Choosing your integration.

Every user has one private memory (the facts, preferences, and history known about them), and your app reads from and writes to it with their consent — each permission you request is a scope. You never integrate with other apps; you and they each integrate with the same user's memory. So the main decision is simply how your app reads. There are four patterns — pick by the kind of app you're building.

The four read patterns

A · Ground your own LLM

Use this when your app already calls its own model and just needs it to know the user. You fetch a brief — a short, plain-language summary of the user built from their memory — and put it in the system prompt.

typescript
const system = await pambase.systemPrompt(); // the brief
const reply = await myLLM.create({ system, messages });

B · Adapt without an LLM

Use this when you want personalization but don't want to call (or pay for) a model — a home screen, a difficulty curve, a sort order. getContext returns the relevant memories plus suggestions.adaptation, a one-line natural-language hint you can branch on directly.

typescript
const ctx = await pambase.getContext({ intent: "app.session.start" });
const isNewcomer = ctx.memories.length === 0;
homeScreen.mode = isNewcomer ? "onboarding" : "personalized";

C · Recall memory directly

Use this when you need the raw memories — dashboards, a search box, an agent's reasoning loop. recall returns ranked results (meaning + keywords + recency + importance).

typescript
const { memories } = await pambase.recall({ query: "rate limiting", limit: 5 });

D · React proactively

Use this when your app should act the moment the memory changes — without polling.
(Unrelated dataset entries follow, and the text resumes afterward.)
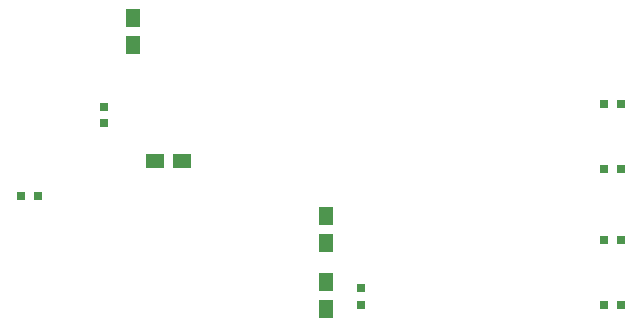
<source format=gbr>
%TF.GenerationSoftware,Altium Limited,Altium Designer,24.0.1 (36)*%
G04 Layer_Color=128*
%FSLAX45Y45*%
%MOMM*%
%TF.SameCoordinates,65C793CC-7C80-44E8-9821-AA658A2EEAB5*%
%TF.FilePolarity,Positive*%
%TF.FileFunction,Paste,Bot*%
%TF.Part,Single*%
G01*
G75*
%TA.AperFunction,SMDPad,CuDef*%
G04:AMPARAMS|DCode=81|XSize=1.484mm|YSize=1.23mm|CornerRadius=0.07525mm|HoleSize=0mm|Usage=FLASHONLY|Rotation=0.000|XOffset=0mm|YOffset=0mm|HoleType=Round|Shape=RoundedRectangle|*
%AMROUNDEDRECTD81*
21,1,1.48400,1.07950,0,0,0.0*
21,1,1.33350,1.23000,0,0,0.0*
1,1,0.15050,0.66675,-0.53975*
1,1,0.15050,-0.66675,-0.53975*
1,1,0.15050,-0.66675,0.53975*
1,1,0.15050,0.66675,0.53975*
%
%ADD81ROUNDEDRECTD81*%
G04:AMPARAMS|DCode=83|XSize=1.484mm|YSize=1.23mm|CornerRadius=0.07525mm|HoleSize=0mm|Usage=FLASHONLY|Rotation=270.000|XOffset=0mm|YOffset=0mm|HoleType=Round|Shape=RoundedRectangle|*
%AMROUNDEDRECTD83*
21,1,1.48400,1.07950,0,0,270.0*
21,1,1.33350,1.23000,0,0,270.0*
1,1,0.15050,-0.53975,-0.66675*
1,1,0.15050,-0.53975,0.66675*
1,1,0.15050,0.53975,0.66675*
1,1,0.15050,0.53975,-0.66675*
%
%ADD83ROUNDEDRECTD83*%
G04:AMPARAMS|DCode=85|XSize=0.722mm|YSize=0.722mm|CornerRadius=0.0181mm|HoleSize=0mm|Usage=FLASHONLY|Rotation=0.000|XOffset=0mm|YOffset=0mm|HoleType=Round|Shape=RoundedRectangle|*
%AMROUNDEDRECTD85*
21,1,0.72200,0.68580,0,0,0.0*
21,1,0.68580,0.72200,0,0,0.0*
1,1,0.03620,0.34290,-0.34290*
1,1,0.03620,-0.34290,-0.34290*
1,1,0.03620,-0.34290,0.34290*
1,1,0.03620,0.34290,0.34290*
%
%ADD85ROUNDEDRECTD85*%
G04:AMPARAMS|DCode=86|XSize=0.722mm|YSize=0.722mm|CornerRadius=0.0181mm|HoleSize=0mm|Usage=FLASHONLY|Rotation=90.000|XOffset=0mm|YOffset=0mm|HoleType=Round|Shape=RoundedRectangle|*
%AMROUNDEDRECTD86*
21,1,0.72200,0.68580,0,0,90.0*
21,1,0.68580,0.72200,0,0,90.0*
1,1,0.03620,0.34290,0.34290*
1,1,0.03620,0.34290,-0.34290*
1,1,0.03620,-0.34290,-0.34290*
1,1,0.03620,-0.34290,0.34290*
%
%ADD86ROUNDEDRECTD86*%
D81*
X2507000Y1516500D02*
D03*
X2735600D02*
D03*
D83*
X2316500Y2723000D02*
D03*
Y2494400D02*
D03*
X3954800Y259200D02*
D03*
Y487800D02*
D03*
Y818000D02*
D03*
Y1046600D02*
D03*
D85*
X1371600Y1219200D02*
D03*
X1511300D02*
D03*
X6450000Y300000D02*
D03*
X6310300D02*
D03*
X6450000Y850000D02*
D03*
X6310300D02*
D03*
X6450000Y1450000D02*
D03*
X6310300D02*
D03*
X6450000Y2000000D02*
D03*
X6310300D02*
D03*
D86*
X4250000Y439700D02*
D03*
Y300000D02*
D03*
X2075200Y1973700D02*
D03*
Y1834000D02*
D03*
%TF.MD5,176585ea43cd5b828aff38a38e1ee65d*%
M02*

</source>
Subscribe to a webhook and PAMbase calls you. For example, a newsletter app regenerates the user's digest as soon as a new reading preference is recorded:

typescript
// Your webhook fires on memory.created for a "preference" memory:
if (event.type === "memory.created" && event.memory.scope === "preference") {
await regenerateDigest(event.connectionId);
}

Find your recipe

Each recipe is a complete, copyable build for one kind of app:

If you're building…Read patternKey scopesRecipe
LLM chat assistantAmemory:read:*Chat assistant
Game with an NPC that remembersBmemory:read:world.*Game
Notes / productivityCmemory:read:note.*Notes
JournalingA / Cmemory:read:note.*Journal
Fitness / healthBmemory:read:health.*Fitness
Calendar (producer)Dmemory:write:schedule.*Calendar
Food / commerce (consumer)Dmemory:read:schedule.*Commerce
Tutor / educationAmemory:read:goal.*Tutor
Budgeting / financeCmemory:read:finance.*Finance
Server-side agent, no UICmemory:read:*Headless agent

Most apps combine a couple of these (read with A or B, write memory, maybe react with D). Whatever you pick, the shape is the same: connect readwrite. The names you use for scopes live in the Catalog.